_Activity_.
Return, word for word, the line that contains "[364,711,463,722] nasiona pochodzą" and every line after it through the end of the records.

★ ★ ★

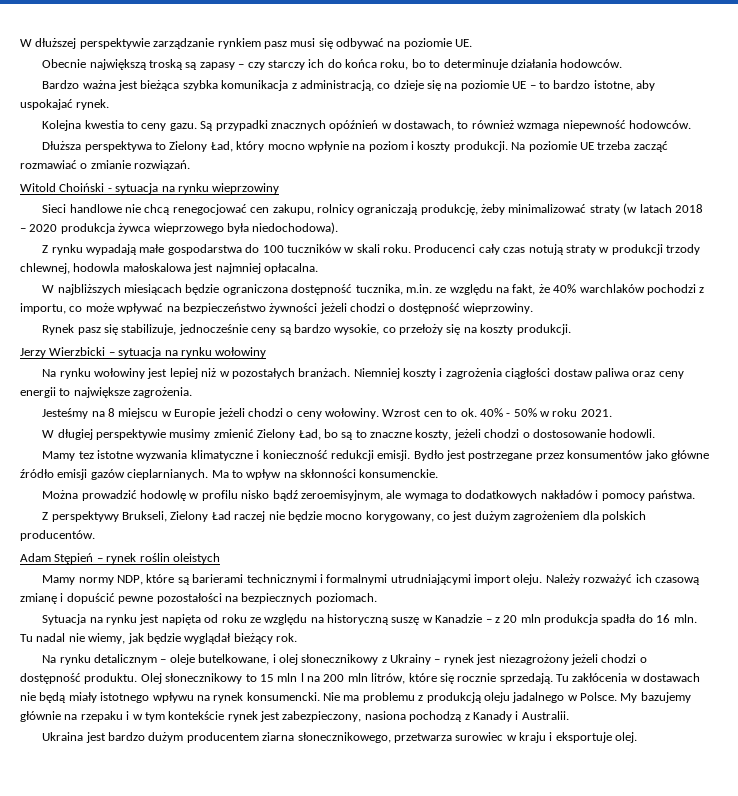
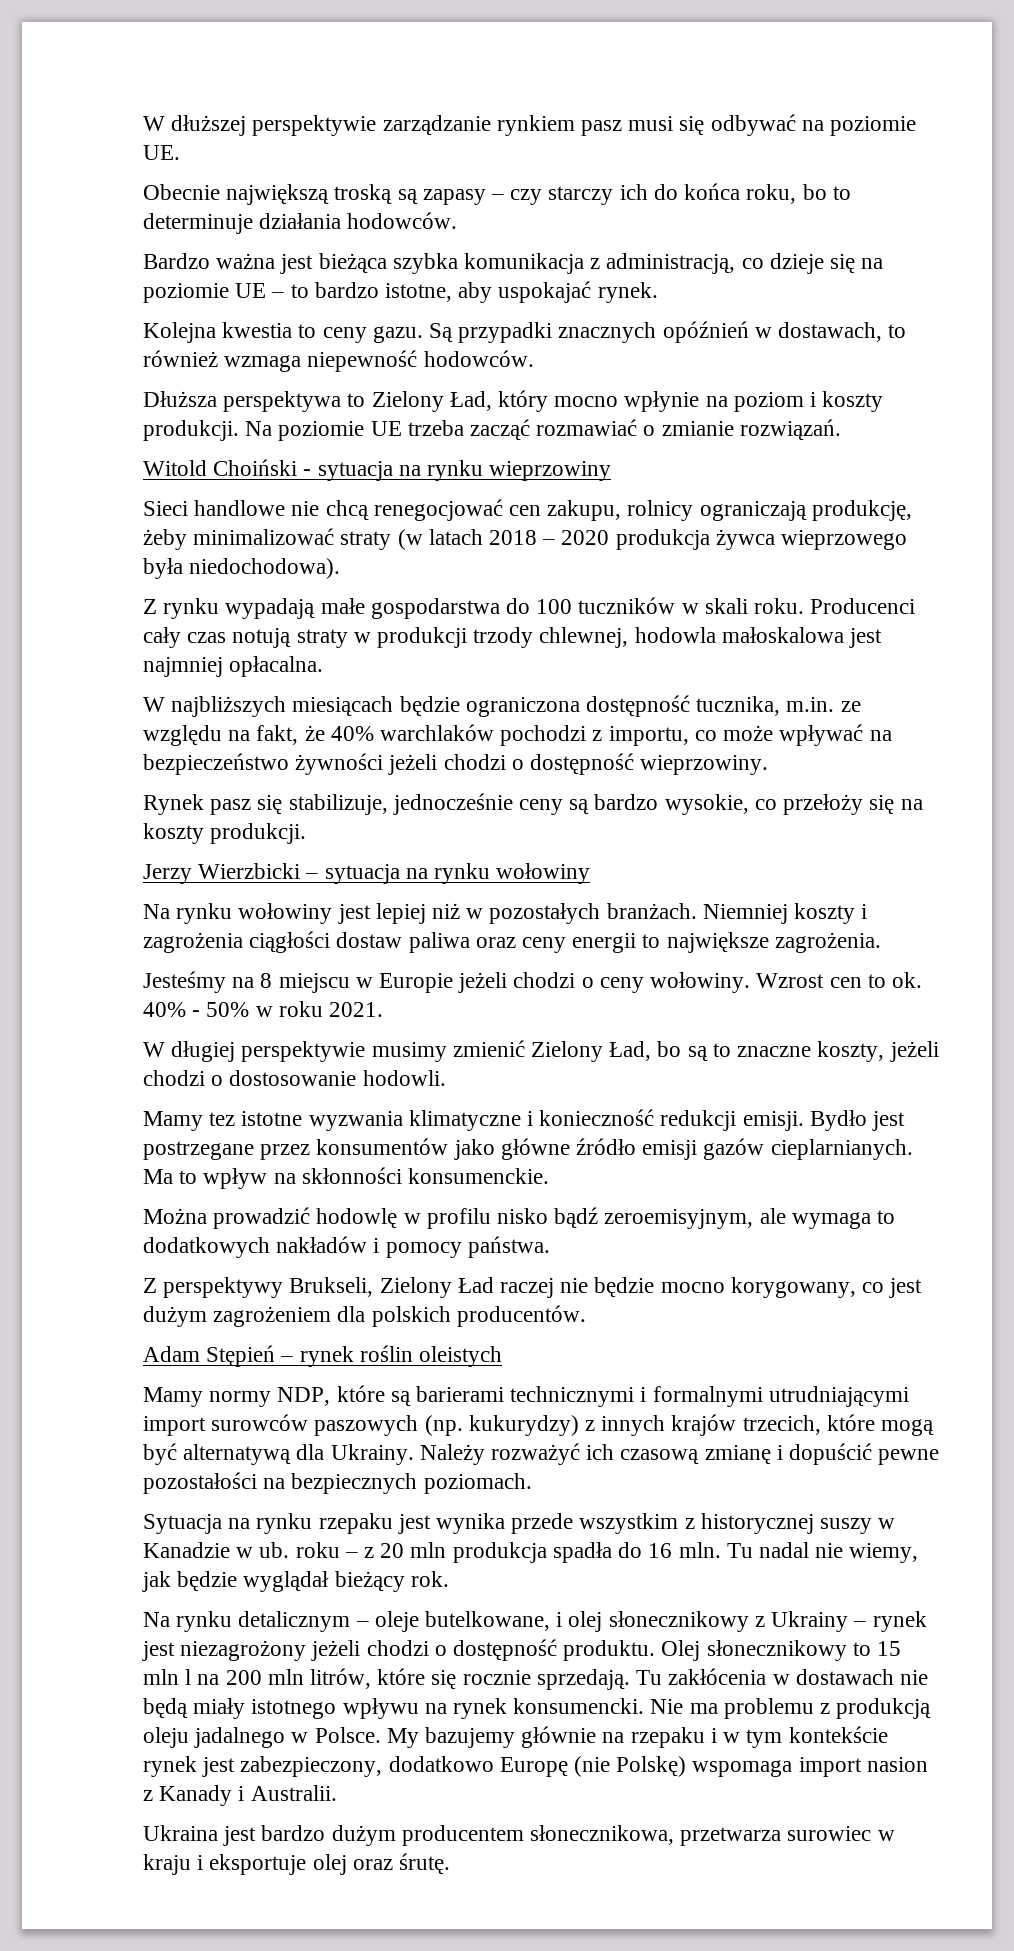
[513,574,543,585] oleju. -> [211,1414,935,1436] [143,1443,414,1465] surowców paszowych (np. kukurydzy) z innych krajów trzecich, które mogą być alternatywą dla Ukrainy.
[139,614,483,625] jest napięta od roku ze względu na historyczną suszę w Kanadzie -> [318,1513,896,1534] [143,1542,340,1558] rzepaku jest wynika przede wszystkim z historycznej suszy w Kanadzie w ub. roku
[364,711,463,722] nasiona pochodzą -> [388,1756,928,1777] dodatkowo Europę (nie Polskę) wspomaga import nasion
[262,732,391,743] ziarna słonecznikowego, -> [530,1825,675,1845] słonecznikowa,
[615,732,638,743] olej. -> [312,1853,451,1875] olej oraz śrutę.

★ ★ ★

_Completed exercise_.
[364,711,463,722] nasiona pochodzą -> [388,1756,928,1777] dodatkowo Europę (nie Polskę) wspomaga import nasion
[262,732,391,743] ziarna słonecznikowego, -> [530,1825,675,1845] słonecznikowa,
[615,732,638,743] olej. -> [312,1853,451,1875] olej oraz śrutę.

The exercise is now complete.